Better players, better rounds will equal more 59s

Aug 5th, 2010 | By sportsnews | Category: Sports

AKRON, Ohio — An elderly woman, pre-teen boy and middle-aged man all lined up in the throng behind the ninth green at Firestone Country Club on Wednesday, hoping to get a line on the flavor of the moment in global golf.

Or a line from him, anyway.

Aussie Stuart Appleby, who won three days earlier in incandescent fashion with a record-tying 59 in the final round, was happily scribbling autographs with a Sharpie pen for anybody who asked. Somewhat surprisingly, given the magnitude of his accomplishment, he wasn’t adding the game’s most hallowed digits alongside his name.

“Naw,” Appleby said with a laugh. “Not unless they ask me to.”

Have 59s have become passé already?

Appleby last weekend became the second player in a month to match the lowest score in PGA Tour history, raising a series of topical questions about the swatches of red ink on scoreboards and whether golf’s most hallowed number has been diminished.

Just like that, going sub-60 doesn’t mean what it used to.

“Probably not, probably not,” Tiger Woods said Wednesday. “Because I think it’s easier to get to now.
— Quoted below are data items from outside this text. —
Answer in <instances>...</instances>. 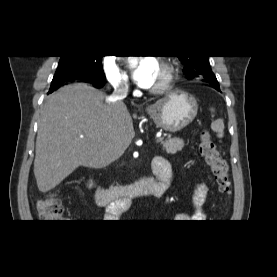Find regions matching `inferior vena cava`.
<instances>
[{
  "label": "inferior vena cava",
  "mask_w": 277,
  "mask_h": 277,
  "mask_svg": "<svg viewBox=\"0 0 277 277\" xmlns=\"http://www.w3.org/2000/svg\"><path fill=\"white\" fill-rule=\"evenodd\" d=\"M128 94V84L126 82H116L114 83V91L112 95L108 98L111 102H122Z\"/></svg>",
  "instance_id": "inferior-vena-cava-1"
}]
</instances>
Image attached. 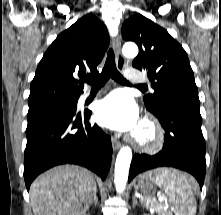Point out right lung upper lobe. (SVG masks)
<instances>
[{
  "label": "right lung upper lobe",
  "instance_id": "right-lung-upper-lobe-1",
  "mask_svg": "<svg viewBox=\"0 0 221 215\" xmlns=\"http://www.w3.org/2000/svg\"><path fill=\"white\" fill-rule=\"evenodd\" d=\"M109 44L106 26L87 14L60 33L45 52L30 85L29 108L75 100L84 78L98 74Z\"/></svg>",
  "mask_w": 221,
  "mask_h": 215
}]
</instances>
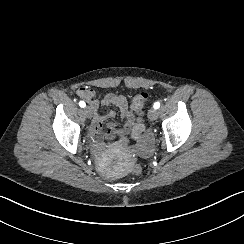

It’s more attainable.”

The easier part is somewhat debatable. The attainable element, based on recent scoring, is inarguable.

Over the past month, Paul Goydos and Appleby became the fourth and fifth players ever to reach scoring nirvana — it had been a long drought since David Duval last matched the feat in early 1999 — and now mathematical manna is falling from heaven on a weekly basis.

The near misses have been piling up even faster. Players aren’t just flirting with 59, they are French-kissing it. Veterans Carl Pettersson, Steve Stricker and J.B. Holmes each have shot 60 in the same four-tournament span, taking full advantage of improved equipment, idyllic scoring conditions and the removal a decades-old barrier that no longer carries as much psychological sway. Indeed, Woods cited most of those issues when putting the feeding frenzy of the past month into some crazy context at the Bridgestone Invitational on Wednesday.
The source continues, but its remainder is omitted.